Somaliland was part of Somalia until 1991, when it seceded during the country’s civil war. WhenSomaliland first declared independence, its government was built around a single clan and lacked accountable political institutions. Business leaders eventually agreed to provide funds, but not until the government agreed to develop representative and accountable political institutions (a concession that politicians made only out of necessity, as it weakened their own grasp on power).

In one notable incident, the government was forced to implement democratic reforms in exchange for tax revenues from Somaliland’s main port. These revenues total less than $30m a year – a fraction of the more than $100m the government would have received from aid organisations if Somaliland had been eligible for international assistance. It is difficult to imagine that the owners of the port would have been able to exact the same concessions if the government had other funding options.

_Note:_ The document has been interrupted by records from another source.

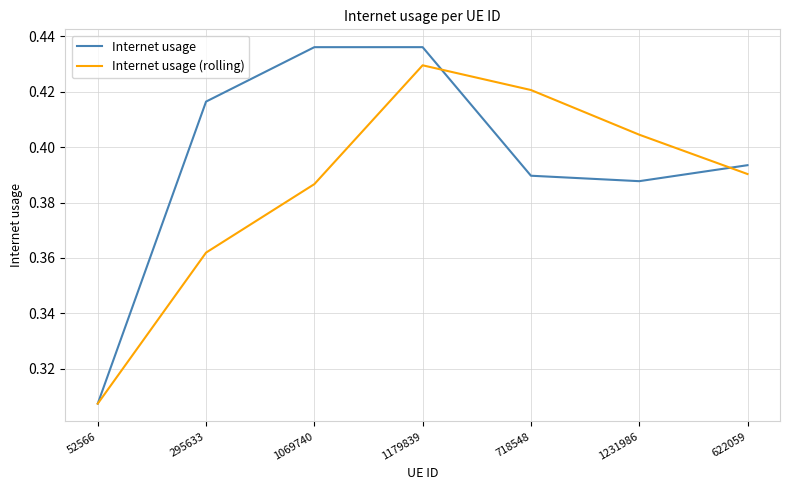

Which series has the widest spread of values?

Internet usage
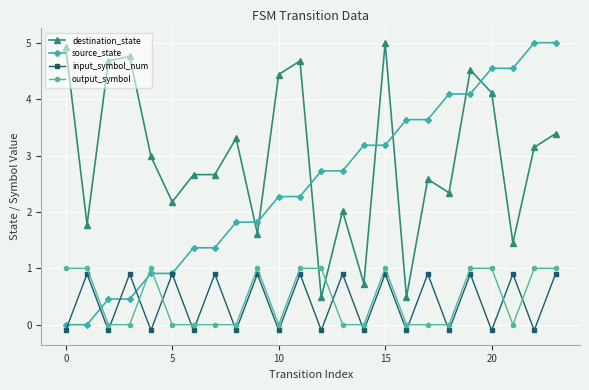

What is the average value of the input_symbol_num series?

0.4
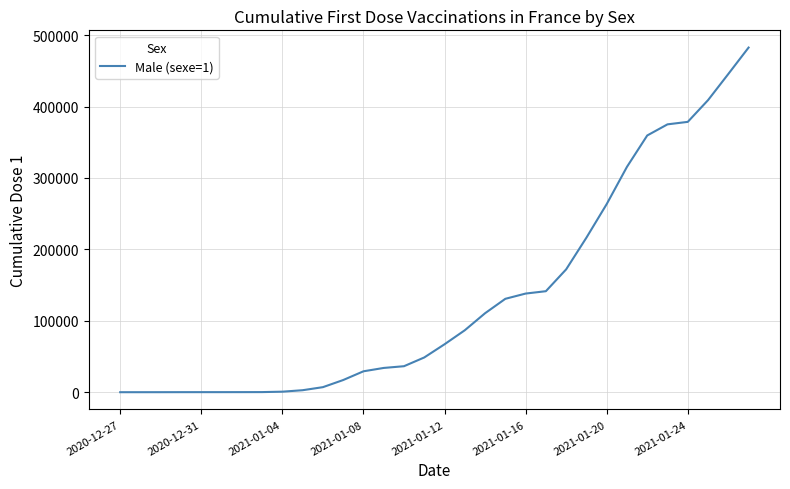

What is the greatest value displayed?

482656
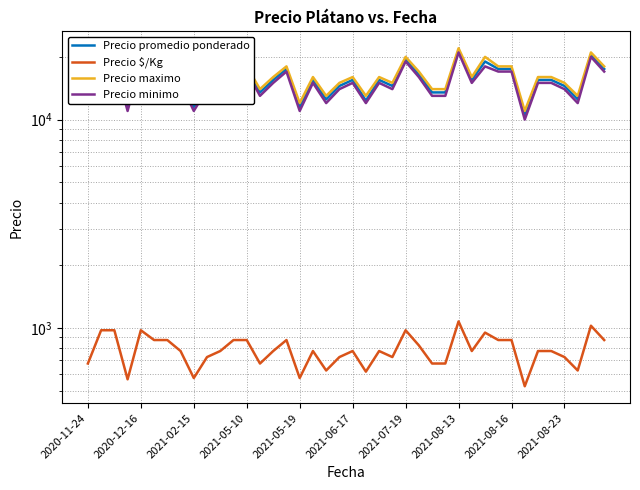

Is this an area chart (filled region under the line)?

No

As a result of these negotiations over tax revenue, Somaliland has become an exceptional democracy. It has held multiple presidential, parliamentary and district-level elections. It has seen multiple peaceful handovers of power, including to a minority clan. It even survived a presidential election that was decided by an 80-vote margin without resorting to violence.

While the government’s limited finances prevent it from providing an ideal level of public goods, the stability it has ensured has led to an economic revival, massive gains in primary schooling, and significant reductions in infant mortality. It has also been able to facilitate a strong response to the current food shortages, which is evident in this World Food Programme map of the current incidence of famine. To be sure, there is still much work to be done but, in context, Somaliland’s accomplishments are, in the words of Human Rights Watch, “both improbable and deeply impressive”.

Of course, one might wonder whether Somaliland’s experiences can be generalised. In fact, the idea that government dependency on local tax revenues makes it more accountable has a strong historical pedigree. Political scientists and historians have long argued that the modern, representative state emerged in medieval Europe in large part as the result of negotiations between autocratic governments that needed tax revenues to survive inter-state conflicts and citizens who demanded accountability in return. Only recently, though, have development professionals have begun to recognise the implications of this line of research for modern development policy.

Certainly, not all foreign assistance is bad. Aid has clear benefits against which the potential harms discussed here must be weighed on a case-by-case basis. In a country like Nigeria, where the government has ample access to oil revenues, foreign assistance is unlikely to affect the relationship between citizens and the government. In many countries, though, aid is the largest single source of government revenue; there are 16 sub-Saharan countries in which the ratio of foreign assistance to government expenditure is greater than 50%, and in 10 of those, this ratio is greater than 75%. If these aid levels damage the quality of governance in recipient countries – as Somaliland’s experience suggests they may – then it might be the case that, in the long run, less money may actually do more good.

Nick Eubank is a PhD student in Political Economics at Stanford University’s Graduate School of Business. His paper “Taxation, Political Accountability, and Foreign Aid: Lessons from Somaliland” is forthcoming in the Journal of Development Studies.